[[ Material for this exercise open ]]
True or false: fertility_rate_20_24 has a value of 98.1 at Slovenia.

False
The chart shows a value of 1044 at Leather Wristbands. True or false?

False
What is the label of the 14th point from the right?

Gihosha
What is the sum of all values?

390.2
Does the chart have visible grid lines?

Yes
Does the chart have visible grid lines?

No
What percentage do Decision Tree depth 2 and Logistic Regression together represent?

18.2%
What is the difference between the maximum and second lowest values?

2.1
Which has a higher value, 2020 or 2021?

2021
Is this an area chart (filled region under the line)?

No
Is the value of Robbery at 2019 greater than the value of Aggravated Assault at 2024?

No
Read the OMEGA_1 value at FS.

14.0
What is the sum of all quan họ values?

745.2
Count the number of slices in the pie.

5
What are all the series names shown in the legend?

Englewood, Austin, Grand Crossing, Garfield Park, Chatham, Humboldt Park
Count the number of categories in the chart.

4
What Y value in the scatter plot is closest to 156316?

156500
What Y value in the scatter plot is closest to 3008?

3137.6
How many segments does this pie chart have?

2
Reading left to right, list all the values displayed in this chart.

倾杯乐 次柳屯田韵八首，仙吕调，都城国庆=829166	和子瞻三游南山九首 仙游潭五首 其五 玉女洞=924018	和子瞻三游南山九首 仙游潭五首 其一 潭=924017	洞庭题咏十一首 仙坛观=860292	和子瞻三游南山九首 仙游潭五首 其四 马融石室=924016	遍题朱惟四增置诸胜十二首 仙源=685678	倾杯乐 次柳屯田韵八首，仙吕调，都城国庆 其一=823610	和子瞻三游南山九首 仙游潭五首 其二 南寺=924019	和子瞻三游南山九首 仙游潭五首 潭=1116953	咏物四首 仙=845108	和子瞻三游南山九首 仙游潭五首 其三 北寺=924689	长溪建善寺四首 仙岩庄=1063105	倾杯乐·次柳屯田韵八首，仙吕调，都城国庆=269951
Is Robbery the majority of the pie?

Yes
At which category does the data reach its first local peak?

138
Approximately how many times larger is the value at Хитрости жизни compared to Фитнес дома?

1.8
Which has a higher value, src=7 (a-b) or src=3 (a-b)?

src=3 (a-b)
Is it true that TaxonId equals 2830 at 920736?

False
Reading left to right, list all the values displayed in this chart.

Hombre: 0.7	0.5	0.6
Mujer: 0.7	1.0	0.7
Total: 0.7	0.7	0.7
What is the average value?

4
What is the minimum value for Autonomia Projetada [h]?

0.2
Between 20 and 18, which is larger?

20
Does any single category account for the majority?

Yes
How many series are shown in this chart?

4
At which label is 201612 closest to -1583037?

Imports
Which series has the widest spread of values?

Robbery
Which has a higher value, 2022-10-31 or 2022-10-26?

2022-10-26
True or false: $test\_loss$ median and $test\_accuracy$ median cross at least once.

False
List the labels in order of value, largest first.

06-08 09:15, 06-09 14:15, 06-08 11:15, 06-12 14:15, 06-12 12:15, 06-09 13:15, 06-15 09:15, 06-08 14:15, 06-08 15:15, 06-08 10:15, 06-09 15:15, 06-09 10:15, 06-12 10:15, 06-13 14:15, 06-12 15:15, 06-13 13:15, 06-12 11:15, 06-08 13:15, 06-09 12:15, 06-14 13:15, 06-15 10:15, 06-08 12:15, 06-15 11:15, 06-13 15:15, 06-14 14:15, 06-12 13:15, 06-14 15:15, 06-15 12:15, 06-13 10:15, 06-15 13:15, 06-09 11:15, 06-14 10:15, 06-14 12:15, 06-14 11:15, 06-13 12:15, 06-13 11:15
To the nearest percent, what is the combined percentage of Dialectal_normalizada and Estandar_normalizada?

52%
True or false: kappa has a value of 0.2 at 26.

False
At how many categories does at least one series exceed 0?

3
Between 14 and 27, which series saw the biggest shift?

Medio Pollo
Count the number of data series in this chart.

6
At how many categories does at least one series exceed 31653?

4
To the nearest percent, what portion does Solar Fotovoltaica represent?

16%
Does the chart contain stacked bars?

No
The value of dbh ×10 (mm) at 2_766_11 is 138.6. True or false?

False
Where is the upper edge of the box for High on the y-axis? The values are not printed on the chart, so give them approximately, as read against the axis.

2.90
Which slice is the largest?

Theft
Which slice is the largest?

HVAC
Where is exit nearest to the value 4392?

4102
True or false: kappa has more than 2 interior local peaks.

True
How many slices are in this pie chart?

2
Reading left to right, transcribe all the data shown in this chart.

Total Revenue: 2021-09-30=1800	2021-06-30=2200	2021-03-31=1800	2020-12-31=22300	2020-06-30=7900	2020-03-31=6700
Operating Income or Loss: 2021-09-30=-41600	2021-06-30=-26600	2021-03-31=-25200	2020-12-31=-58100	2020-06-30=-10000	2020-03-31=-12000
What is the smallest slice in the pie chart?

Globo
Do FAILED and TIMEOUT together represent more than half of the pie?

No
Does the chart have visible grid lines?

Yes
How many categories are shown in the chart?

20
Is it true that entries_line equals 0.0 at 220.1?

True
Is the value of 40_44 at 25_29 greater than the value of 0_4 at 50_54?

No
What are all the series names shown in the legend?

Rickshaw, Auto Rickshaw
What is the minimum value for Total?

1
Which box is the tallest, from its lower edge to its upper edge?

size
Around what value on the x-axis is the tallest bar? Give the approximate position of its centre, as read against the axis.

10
[[ Material for this exercise closed ]]
## Problem
Pull out every line in the rows above that contains the word "from", matching case exactly.

## Result
What is the label of the 14th point from the right?
Which box is the tallest, from its lower edge to its upper edge?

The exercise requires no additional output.